No lo sé con seguridad, pero es probable que aquellos carniceros se tiraran media hora de lucha frenética contra las articulaciones, retorciendo los brazos para tronchar los tendones. Hasta que llegó un momento en que la gente se dispersó y cayó exhausta junto a su obra o se puso a deambular entre las sombras. Sólo permaneció Moshe, concentrado en algo diminuto, un dedo, quizá, sin que pareciera darse cuenta de lo pequeño que era. Estaba mirándolo cuando oí la voz de Sal.
—«Esperad tres días en Chaweng —leyó con demoledora frialdad—. Si no hemos regresado para entonces, es que hemos dado con la playa. ¿Nos vemos allí? Richard».
Tardé un poco en comprender a qué se refería, y durante unos segundos sus palabras no fueron sino un ruido entrecortado. Hasta que su sentido se me hizo tan claro como una revelación.
Me volví y vi a Sal a mi lado, de pie y con el pedazo de papel que el jefe del Vietcong había arrojado al suelo. Se me había pasado por alto.

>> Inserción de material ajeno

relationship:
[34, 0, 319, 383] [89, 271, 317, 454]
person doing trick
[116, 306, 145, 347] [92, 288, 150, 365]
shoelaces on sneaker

Ensordecido y mareado por los culatazos, no supe calibrar su importancia.
—«Nos vemos allí… —recalcó—. Richard».
Se produjo una agitación bajo la enramada. Algunos de los cirujanos hicieron a un lado a Keaty, que me miraba con una expresión de singular perplejidad, y se acercaron.
—¿Richard? —susurró uno de ellos—. ¿Richard es el que trajo a esa gente?
Era la voz de una chica, pero estaba tan cubierta de sangre y tizne que me fue imposible identificarla.
El grupo que me rodeaba creció sin emitir sonido, dejando atrás a Françoise y a Keaty.
Busqué desesperado un rostro conocido al que pedir ayuda, pero cuanto más se me acercaban los carniceros, más anónimos me parecían. Las velas se apagaron bajo sus pies. Los rostros se mezclaron en el espesor de las tinieblas. La desaparición de Étienne me dejó aislado entre desconocidos.
—¡Jean! —grité.
Los desconocidos se echaron a reír.
—¡Moshe! ¡Cassie! ¡Sé que estáis ahí! ¡Sal! ¡Sal!
Pero ella también había desaparecido, y una rechoncha criatura siseó en su lugar.
—Después del Tet, la vida volverá a la normalidad.
—Sal, por favor —imploré, y sentí un pinchazo en una pierna.
Miré y comprobé que se trataba de una cuchillada superficial, pero eso resultó lo más aterrador. Grité y fui apuñalado de nuevo, con la misma precisión. Esta vez el pinchazo fue en el brazo, y tenía casi un centímetro de profundidad; después, en el pecho.
Por un instante no supe hacer otra cosa que limpiarme como un necio la sangre que me corría por el estómago, de donde burbujeó un terror que se hizo grito al llegar a la garganta. E intenté luchar.
Lancé un puñetazo al rostro más cercano, pero tan débil que rebotó en su mejilla. No pude repetir el intento. Me sujetaron por las muñecas y me inmovilizaron.
—¡No! —grité, retorciéndome.
El miedo me dio fuerzas para zafarme, pero al esquivar los cuchillos que venían de frente, recibía cuchilladas por la espalda, y cada vez más profundas, a juzgar por los golpes. Ahora eran tajos, y producían un dolor diferente, menos localizado. Infinitamente más ajeno e inquietante.
—No sigáis —sollocé.
Algo viscoso se enroscó a mi cuello. Unos intestinos. Los míos, pensé entre las convulsiones de mi cerebro aterrorizado, y me los saqué de encima.
Los desconocidos rieron y me lanzaron más cosas. Una mano me dio en el pecho. Una oreja me golpeó en la sien.
Intenté protegerme con los brazos al notar que caía de rodillas. En el último momento, levanté la mirada hacia aquel huracán de gritos y cuchillos, y volví a llamar a Sal para que los detuviera. Le dije que lamentaba mucho haberlo hecho todo tan mal, que había sido sin querer y que jamás volvería a hacerlo.
Y, por último, llamé a Daffy Duck.
Un rostro conocido apareció de repente entre la vorágine.